A terrible irony of that crash is that Wallack hired a personal trainer for his father who "has no disabilities and comes from a long line of centenarians" but whose "problem" was "obvious":  the Easy Boy chair he "hadn't left.. in 30 years (except for Costco and cleaning up in the yard after the dogs)."  The trainer called Wallach's 90-year-old father to urge him onto the treadmill as he's been housebound by COVID-19.

Roy, who intended to ride, run, swim and participate in other outdoor adventures on his way to becoming the latest in his family's line of centenarians, only made it to 64 years old.  But his time was certainly a journey:  While he didn't have the archetypal body of a cyclist or runner, he pedaled Paris-Brest-Paris and many other rides, ran marathons and participated in all manner of outdoor sports, sometimes competitively but more often for the adventure. 

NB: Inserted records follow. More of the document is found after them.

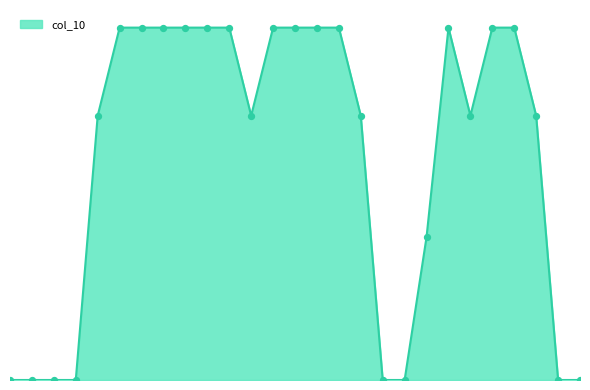

Does the chart have visible grid lines?

No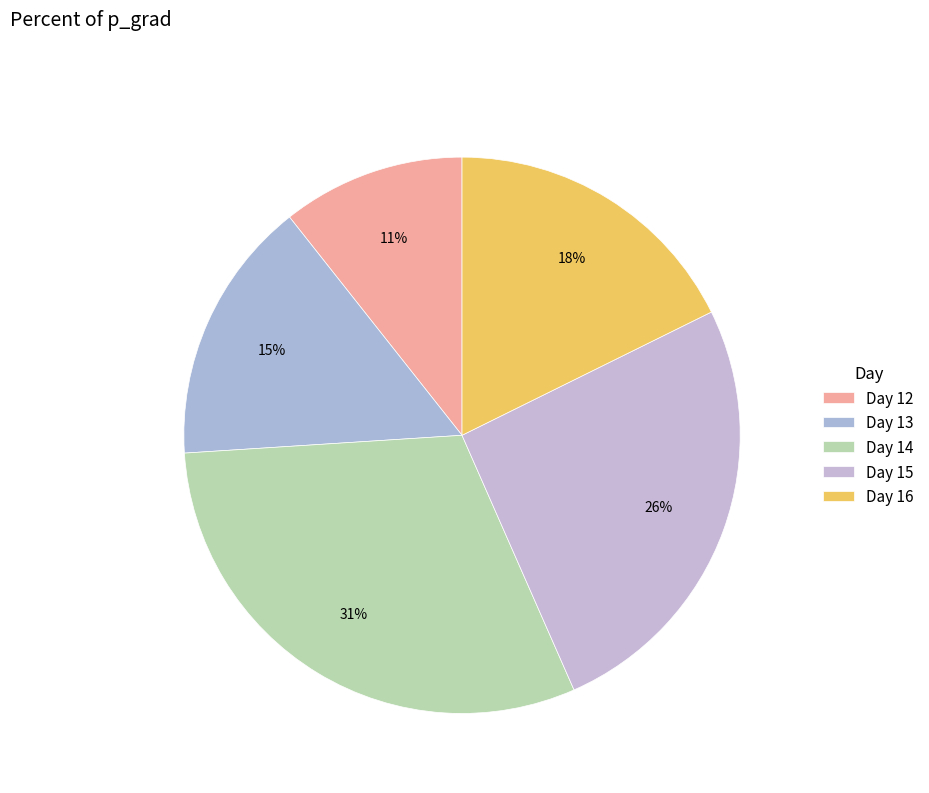

Which category has the biggest portion of the pie?

14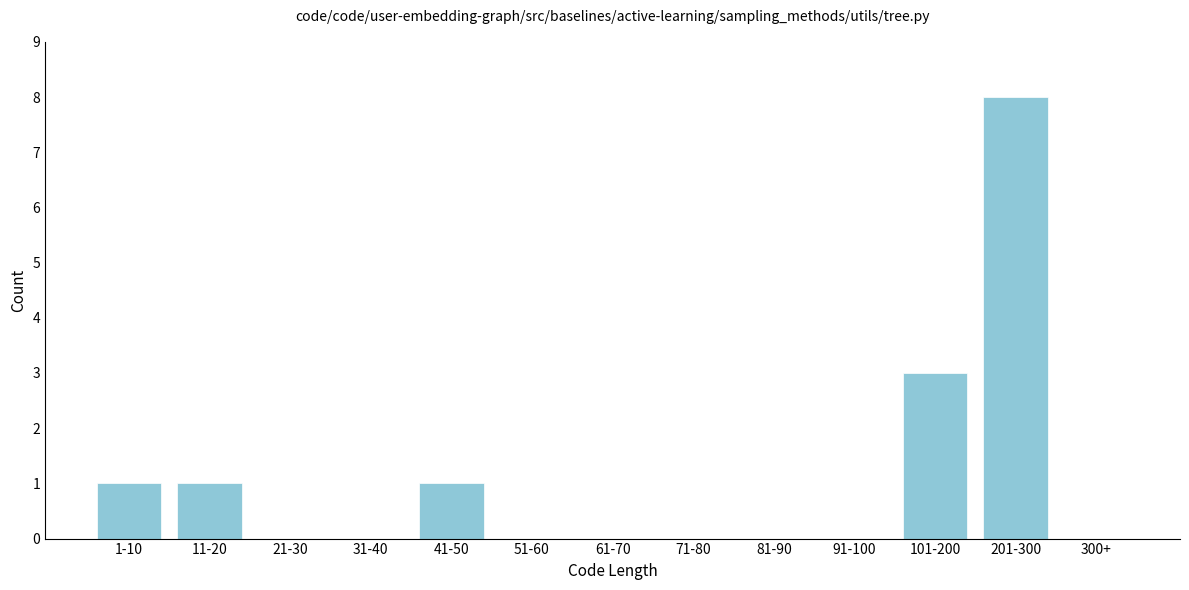

Reading left to right, extract all data points from this chart.

1-10=1	11-20=1	21-30=0	31-40=0	41-50=1	51-60=0	61-70=0	71-80=0	81-90=0	91-100=0	101-200=3	201-300=8	300+=0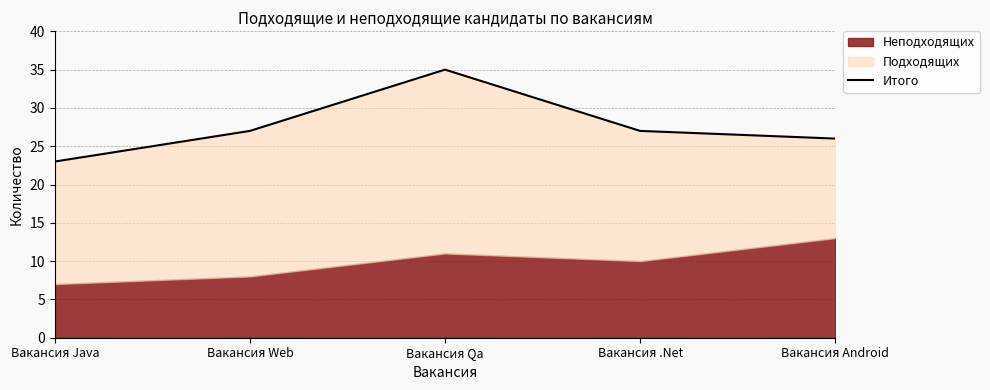

List the labels in order of value, smallest first.

Вакансия Java, Вакансия Android, Вакансия Web, Вакансия .Net, Вакансия Qa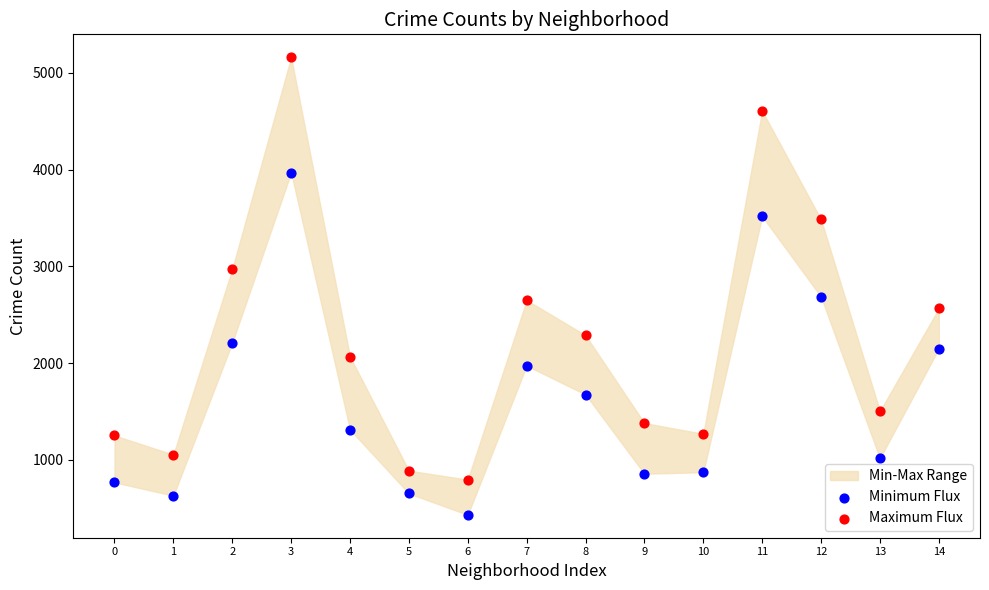

Which series reaches the maximum Y coordinate?

Maximum Flux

That is what made his writing--for publications such as Bicycling, Runners' World, Bicycle Guide and Outside; and in his books and the Los Angeles Times' Outdoor section--so engaging.  He wrote the way he approached cycling, running and other outdoor activities:  as an adventurer and enthusiast rather than as a "jock." He rarely wore lycra; in the baggy shorts he usually wore, wannabe racers might have seen him as a "Fred."  To me, though, he embodied and expressed the essence of what makes cycling, running, hiking and other outdoor sports lifetime activities rather than games that can be experienced only as a spectator after one reaches a certain age.